D’abord il en indique le mode en disant: "Pour la manifestation," comme s’il disait: il en a été ainsi, je le répète; nous avons été justifiés par la rédemption de Jésus-Christ et par la foi en son sang, "Pour la manifestation de sa justice," c’est-à-dire pour que Dieu manifestât cette justice "par la rémission des péchés passés." Car de ce que Dieu a remis les péchés passés, que la Loi ne pouvait remettre, et dont les hommes ne pouvaient se préserver par leurs propres forces, l’Apôtre fait comprendre que l’homme a besoin de la justice que Dieu lui communique. Or, ce n’est que par le sang du Christ qu’ont pu être remis les péchés, non seulement présents, mais passés, parce que la vertu de ce sang opère par la foi de l’homme, foi qu’eurent ceux qui ont vécu avant la passion de Jésus-Christ, comme nous l’avons nous-mêmes (II Cor., IV, 13): "Parce que nous avons le même esprit de foi, nous croyons." Aussi peut-on encore entendre ce passage, de la rémission des péchés commis par ceux qui vécurent avant la passion de Jésus-Christ. C’est pour cela quo le Prophète dit (Mich., VII, 19): "II déposera nos iniquités, et il précipitera nos péchés au fond de l’abîme."

Saint Paul montre ensuite le temps de la manifestation de la justice, lorsqu’il dit: "Des péchés que Dieu a supportés avec patience pour faire paraître sa justice en ce temps;" comme s’il disait: les péchés antécédents à la passion du Christ étaient supportés par Dieu avec une patience toute divine, parce que Dieu n’en faisait pas, pour ceux qui croyaient et qui se repentaient, un sujet de condamnation, et qu’il n’en accordait pas non plus une rémission tellement complète que, ce nonobstant, les pécheurs pussent entrer dans la gloire. On peut encore entendre, selon une autre version, que les saints patriarches étaient eux-mêmes comme supportés par Dieu, puisqu’ils étaient retenus dans les limbes, sans souffrir à la vérité une peine du sens, mais attendant leur introduction dans la gloire par la passion de Jésus-Christ (Ecclésiastique II, 2): "Supportez les retardements de Dieu."

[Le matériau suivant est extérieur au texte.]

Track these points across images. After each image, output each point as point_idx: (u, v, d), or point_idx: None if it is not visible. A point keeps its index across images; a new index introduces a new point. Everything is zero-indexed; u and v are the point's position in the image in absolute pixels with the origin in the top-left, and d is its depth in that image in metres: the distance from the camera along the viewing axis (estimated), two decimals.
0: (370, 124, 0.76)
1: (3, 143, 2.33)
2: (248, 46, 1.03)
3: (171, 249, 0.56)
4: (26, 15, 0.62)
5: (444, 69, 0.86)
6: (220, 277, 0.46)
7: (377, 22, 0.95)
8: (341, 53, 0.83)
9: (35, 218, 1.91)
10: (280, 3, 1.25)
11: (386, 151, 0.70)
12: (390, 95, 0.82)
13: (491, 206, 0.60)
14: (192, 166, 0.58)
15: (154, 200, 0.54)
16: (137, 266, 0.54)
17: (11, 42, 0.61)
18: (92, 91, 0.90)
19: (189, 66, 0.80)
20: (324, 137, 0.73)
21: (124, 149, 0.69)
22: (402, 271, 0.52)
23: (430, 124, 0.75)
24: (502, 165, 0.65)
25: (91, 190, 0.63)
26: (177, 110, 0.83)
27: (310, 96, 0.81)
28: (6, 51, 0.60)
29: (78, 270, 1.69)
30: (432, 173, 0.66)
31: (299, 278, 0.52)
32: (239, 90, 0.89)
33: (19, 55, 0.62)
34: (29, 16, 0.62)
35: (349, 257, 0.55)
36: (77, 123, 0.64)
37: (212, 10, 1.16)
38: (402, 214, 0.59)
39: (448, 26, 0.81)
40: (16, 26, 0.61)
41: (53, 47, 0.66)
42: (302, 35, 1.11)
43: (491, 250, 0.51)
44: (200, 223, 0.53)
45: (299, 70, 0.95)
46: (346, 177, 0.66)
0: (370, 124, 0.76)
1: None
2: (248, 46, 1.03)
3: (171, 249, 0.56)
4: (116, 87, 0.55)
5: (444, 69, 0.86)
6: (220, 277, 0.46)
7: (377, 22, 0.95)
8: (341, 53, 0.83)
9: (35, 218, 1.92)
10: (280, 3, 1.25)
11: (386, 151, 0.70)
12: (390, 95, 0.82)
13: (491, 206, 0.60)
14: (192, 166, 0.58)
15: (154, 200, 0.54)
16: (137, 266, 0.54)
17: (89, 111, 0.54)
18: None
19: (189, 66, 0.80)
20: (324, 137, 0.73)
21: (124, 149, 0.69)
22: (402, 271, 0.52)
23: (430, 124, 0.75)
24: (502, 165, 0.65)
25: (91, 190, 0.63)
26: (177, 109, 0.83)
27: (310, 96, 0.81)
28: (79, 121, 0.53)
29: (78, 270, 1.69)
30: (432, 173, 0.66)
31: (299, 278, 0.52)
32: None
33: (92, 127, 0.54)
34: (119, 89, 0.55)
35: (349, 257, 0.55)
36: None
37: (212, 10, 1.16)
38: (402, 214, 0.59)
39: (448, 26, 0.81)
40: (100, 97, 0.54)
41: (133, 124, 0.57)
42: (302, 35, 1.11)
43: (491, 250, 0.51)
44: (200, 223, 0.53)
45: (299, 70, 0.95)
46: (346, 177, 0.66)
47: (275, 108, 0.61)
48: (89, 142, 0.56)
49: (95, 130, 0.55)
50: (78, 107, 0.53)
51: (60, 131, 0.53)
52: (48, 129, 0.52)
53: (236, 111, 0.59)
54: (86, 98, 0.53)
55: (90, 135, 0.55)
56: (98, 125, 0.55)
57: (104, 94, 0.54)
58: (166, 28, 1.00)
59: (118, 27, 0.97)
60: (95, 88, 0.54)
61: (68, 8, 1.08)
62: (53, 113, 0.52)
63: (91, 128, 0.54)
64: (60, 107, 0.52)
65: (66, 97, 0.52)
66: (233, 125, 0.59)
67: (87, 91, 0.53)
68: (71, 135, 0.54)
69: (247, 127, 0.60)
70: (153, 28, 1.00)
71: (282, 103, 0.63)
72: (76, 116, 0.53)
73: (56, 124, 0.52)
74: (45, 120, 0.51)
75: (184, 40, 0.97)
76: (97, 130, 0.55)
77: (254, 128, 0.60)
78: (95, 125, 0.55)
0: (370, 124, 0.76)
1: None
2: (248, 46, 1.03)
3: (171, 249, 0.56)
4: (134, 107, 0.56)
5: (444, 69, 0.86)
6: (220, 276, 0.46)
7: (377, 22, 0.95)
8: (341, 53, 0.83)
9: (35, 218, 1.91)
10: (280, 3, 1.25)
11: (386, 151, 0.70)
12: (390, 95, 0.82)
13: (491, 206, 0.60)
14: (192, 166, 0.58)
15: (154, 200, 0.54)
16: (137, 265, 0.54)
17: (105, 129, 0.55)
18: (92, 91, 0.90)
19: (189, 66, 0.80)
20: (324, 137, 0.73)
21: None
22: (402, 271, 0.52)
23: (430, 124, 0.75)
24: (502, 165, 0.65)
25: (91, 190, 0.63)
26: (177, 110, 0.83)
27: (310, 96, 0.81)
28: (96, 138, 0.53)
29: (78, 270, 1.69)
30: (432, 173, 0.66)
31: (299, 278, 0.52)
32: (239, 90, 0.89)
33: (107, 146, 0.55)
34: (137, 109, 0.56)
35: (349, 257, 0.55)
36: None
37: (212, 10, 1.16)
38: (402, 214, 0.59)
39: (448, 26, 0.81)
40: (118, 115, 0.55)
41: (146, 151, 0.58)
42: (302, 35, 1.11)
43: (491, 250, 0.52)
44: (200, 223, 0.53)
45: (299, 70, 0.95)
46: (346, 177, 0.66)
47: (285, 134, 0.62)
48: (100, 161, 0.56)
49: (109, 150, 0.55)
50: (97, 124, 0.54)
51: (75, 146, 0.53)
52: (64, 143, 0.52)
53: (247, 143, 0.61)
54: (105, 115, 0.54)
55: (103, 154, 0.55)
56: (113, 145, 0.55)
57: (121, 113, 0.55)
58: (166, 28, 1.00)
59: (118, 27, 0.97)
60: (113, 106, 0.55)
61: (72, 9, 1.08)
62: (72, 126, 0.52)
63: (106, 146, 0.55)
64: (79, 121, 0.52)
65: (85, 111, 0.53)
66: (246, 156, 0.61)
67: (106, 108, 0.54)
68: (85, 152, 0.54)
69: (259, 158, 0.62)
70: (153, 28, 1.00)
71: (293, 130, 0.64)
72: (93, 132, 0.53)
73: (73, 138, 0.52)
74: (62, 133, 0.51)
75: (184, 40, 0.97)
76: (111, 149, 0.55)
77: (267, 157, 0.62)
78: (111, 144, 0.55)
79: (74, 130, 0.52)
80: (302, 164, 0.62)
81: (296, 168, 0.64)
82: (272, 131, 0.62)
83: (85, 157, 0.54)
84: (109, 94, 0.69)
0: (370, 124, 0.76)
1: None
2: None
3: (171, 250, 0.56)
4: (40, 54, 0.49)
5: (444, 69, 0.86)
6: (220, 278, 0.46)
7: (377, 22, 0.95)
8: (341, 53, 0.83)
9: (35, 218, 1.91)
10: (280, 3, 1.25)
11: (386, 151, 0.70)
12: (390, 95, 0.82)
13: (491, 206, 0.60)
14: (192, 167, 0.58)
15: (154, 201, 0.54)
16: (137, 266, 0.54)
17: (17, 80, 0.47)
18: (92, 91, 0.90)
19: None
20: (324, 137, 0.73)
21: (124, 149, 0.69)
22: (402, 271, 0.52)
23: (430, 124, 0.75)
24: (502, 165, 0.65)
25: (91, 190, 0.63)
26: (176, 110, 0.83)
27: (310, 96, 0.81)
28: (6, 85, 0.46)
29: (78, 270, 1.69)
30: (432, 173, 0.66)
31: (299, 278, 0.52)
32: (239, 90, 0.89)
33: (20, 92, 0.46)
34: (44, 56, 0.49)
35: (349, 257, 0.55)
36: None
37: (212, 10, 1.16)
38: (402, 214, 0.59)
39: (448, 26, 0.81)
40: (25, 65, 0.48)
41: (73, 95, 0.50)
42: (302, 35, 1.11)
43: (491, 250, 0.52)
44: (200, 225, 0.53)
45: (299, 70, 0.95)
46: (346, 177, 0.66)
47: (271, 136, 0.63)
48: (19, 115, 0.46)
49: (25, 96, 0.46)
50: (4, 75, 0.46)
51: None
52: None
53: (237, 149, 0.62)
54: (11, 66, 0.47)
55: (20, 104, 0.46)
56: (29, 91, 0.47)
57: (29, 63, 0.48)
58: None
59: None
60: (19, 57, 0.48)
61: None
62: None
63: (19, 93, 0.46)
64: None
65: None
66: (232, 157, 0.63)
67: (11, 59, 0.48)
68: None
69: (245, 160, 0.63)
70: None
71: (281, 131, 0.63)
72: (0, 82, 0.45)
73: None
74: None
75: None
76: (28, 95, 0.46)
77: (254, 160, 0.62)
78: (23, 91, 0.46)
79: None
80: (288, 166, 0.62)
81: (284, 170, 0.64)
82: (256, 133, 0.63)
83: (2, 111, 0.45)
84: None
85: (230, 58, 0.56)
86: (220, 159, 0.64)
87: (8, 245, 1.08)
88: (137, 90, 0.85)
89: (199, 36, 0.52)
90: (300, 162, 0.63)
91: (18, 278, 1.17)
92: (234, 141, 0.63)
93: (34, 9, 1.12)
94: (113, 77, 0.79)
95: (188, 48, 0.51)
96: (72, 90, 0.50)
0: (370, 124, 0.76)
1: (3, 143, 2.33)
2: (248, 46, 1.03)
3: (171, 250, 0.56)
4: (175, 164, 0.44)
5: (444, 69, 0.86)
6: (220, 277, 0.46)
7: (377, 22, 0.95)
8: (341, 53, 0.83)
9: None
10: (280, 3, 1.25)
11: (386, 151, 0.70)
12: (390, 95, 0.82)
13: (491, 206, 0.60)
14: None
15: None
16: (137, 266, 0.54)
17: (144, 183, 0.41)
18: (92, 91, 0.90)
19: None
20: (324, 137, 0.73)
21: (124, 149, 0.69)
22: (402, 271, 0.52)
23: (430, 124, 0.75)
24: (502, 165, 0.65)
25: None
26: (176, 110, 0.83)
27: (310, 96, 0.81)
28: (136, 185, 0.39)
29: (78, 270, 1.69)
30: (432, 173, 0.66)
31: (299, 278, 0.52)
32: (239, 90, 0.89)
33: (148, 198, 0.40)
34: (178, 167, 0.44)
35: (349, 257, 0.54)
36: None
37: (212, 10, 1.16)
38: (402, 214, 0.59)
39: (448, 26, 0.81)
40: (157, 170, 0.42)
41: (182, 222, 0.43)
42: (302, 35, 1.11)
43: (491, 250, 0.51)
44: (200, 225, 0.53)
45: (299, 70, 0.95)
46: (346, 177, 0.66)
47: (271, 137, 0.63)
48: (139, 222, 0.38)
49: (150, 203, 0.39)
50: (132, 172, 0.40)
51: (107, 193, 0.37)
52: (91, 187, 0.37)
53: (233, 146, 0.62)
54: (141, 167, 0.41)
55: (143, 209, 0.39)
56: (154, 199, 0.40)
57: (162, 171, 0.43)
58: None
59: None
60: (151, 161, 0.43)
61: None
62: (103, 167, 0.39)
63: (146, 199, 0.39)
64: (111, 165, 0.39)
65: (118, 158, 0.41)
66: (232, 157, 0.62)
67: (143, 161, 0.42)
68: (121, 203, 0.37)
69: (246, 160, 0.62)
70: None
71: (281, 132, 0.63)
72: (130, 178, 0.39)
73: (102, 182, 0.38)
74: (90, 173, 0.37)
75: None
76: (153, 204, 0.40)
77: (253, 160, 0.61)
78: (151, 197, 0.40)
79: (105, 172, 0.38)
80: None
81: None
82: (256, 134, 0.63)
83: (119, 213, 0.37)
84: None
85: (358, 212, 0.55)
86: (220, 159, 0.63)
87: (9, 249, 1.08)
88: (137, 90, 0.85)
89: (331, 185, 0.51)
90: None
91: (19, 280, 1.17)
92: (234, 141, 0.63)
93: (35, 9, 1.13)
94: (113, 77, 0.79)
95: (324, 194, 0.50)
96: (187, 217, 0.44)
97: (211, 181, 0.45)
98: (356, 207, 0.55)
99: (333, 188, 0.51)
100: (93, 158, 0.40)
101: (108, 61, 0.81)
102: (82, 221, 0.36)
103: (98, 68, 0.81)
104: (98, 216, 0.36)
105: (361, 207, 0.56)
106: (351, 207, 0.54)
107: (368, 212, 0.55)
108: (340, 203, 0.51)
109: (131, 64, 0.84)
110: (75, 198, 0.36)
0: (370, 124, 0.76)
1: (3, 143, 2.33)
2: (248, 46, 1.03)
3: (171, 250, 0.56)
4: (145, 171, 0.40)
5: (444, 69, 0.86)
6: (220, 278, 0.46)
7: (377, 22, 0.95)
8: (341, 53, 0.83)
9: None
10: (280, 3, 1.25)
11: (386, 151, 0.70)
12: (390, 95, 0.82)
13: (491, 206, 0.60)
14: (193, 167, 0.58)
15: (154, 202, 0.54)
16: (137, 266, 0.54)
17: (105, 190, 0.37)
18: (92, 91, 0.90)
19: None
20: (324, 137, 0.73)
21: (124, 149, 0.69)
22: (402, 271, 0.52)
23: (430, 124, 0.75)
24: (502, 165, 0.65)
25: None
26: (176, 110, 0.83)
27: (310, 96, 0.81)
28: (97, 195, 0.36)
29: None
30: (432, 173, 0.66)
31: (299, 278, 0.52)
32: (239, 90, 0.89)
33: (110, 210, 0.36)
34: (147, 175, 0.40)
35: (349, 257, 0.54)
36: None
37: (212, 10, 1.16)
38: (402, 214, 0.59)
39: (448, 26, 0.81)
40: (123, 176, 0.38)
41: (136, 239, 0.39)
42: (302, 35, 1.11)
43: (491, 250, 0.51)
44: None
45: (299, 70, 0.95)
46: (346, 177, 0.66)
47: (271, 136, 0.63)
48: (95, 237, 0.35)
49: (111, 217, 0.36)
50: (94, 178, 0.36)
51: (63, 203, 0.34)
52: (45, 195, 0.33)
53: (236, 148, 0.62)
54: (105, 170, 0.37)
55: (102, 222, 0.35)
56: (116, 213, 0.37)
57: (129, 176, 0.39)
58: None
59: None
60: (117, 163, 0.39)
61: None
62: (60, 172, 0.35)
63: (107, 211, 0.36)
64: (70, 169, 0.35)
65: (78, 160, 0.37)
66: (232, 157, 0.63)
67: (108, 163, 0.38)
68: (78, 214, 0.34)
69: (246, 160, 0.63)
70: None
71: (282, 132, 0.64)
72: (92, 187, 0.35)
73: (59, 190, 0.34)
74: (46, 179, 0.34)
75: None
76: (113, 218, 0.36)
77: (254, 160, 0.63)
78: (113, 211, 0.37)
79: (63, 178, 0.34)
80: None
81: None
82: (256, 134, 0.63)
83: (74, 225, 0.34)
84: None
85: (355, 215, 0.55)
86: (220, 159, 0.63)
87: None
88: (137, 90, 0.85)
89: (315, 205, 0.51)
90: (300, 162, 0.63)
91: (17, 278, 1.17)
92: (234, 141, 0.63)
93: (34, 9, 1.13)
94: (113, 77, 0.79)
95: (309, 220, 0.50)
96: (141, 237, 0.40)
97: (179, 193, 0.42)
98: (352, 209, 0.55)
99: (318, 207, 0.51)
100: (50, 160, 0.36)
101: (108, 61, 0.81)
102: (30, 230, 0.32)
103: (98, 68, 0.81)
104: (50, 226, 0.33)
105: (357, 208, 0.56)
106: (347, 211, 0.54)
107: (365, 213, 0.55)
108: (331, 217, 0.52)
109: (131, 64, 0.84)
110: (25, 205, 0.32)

C’est pour cela, dis-je, que les fautes précédentes, ou les anciens patriarches, étaient comme supportés par Dieu, afin de manifester sa justice dans le temps, c’est-à-dire afin que dans ce temps de grâce Dieu montrât la perfection de sa justice, en accordant la rémission entière des péchés (Psaume CI, 14): "Il est venu le temps de la clémence, etc.;" et (II Cor., VI, 2): "Voici maintenant le temps favorable, etc." C’est dans ce sens que l’Apôtre avait dit plus haut que la justice de Dieu était maintenant manifestée. Il a donc fallu que les fautes précédentes fussent jusqu’à ce temps l’objet de la patience de Dieu, afin que l’homme fût d’abord convaincu de son défaut de science, puisqu’au temps de la loi de nature il est tombé dans des erreurs et dans des péchés honteux, et ensuite de son impuissance, puisqu’après la loi écrite, qui a donné la connaissance du péché, il est encore tombé par faiblesse.

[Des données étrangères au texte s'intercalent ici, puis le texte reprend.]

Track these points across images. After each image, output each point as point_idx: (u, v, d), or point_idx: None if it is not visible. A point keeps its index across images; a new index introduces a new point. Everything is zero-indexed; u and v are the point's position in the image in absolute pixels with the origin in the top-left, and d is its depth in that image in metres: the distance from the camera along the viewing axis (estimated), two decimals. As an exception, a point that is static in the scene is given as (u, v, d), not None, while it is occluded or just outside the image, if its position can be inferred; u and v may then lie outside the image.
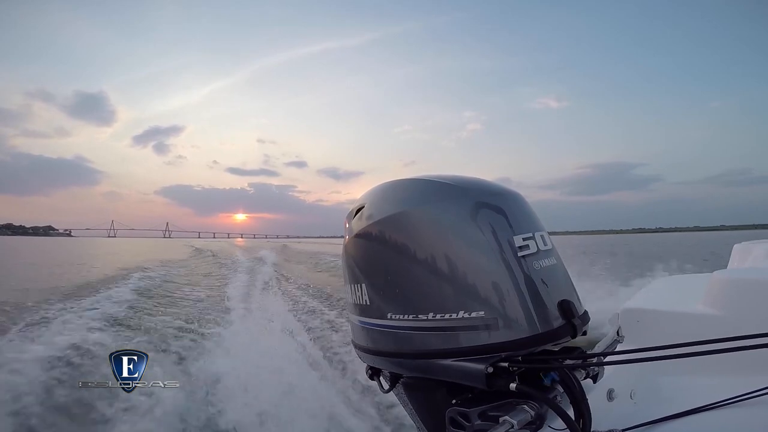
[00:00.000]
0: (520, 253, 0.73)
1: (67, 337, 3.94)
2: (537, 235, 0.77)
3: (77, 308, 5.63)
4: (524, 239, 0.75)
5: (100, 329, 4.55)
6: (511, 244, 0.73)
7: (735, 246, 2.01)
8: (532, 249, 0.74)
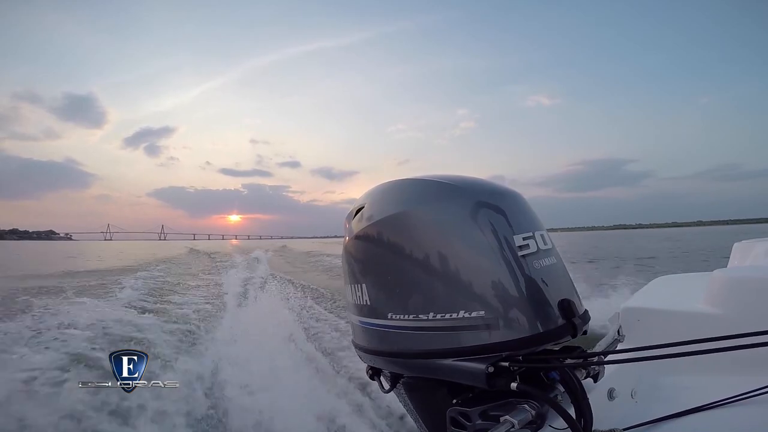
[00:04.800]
0: (520, 253, 0.73)
1: (66, 337, 3.93)
2: (537, 234, 0.77)
3: (76, 307, 5.62)
4: (524, 238, 0.75)
5: (100, 328, 4.54)
6: (512, 243, 0.73)
7: (735, 244, 2.00)
8: (533, 248, 0.74)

Enfin saint Paul montre que par la rémission des péchés se manifeste la justice de Dieu, soit qu’on l’entende de la justice par laquelle il est juste, ou de celle par laquelle il justifie les hommes. C’est pourquoi l’Apôtre ajoute: "Afin de montrer qu’il est lui-même juste," soit parce qu’il remet les péchés, comme il l’avait promis, soit parce qu’il est de sa justice de détruire le péché en ramenant les hommes à cette même justice (Psaume X, 8): "Le Seigneur est juste, et il aime la justice;" et "de justifier celui qui a la foi en Jésus-Christ," c’est-à-dire celui qui par la foi en Jésus-Christ s’approche de Dieu (Hébr., X, 6): "Pour s’approcher de Dieu il faut croire."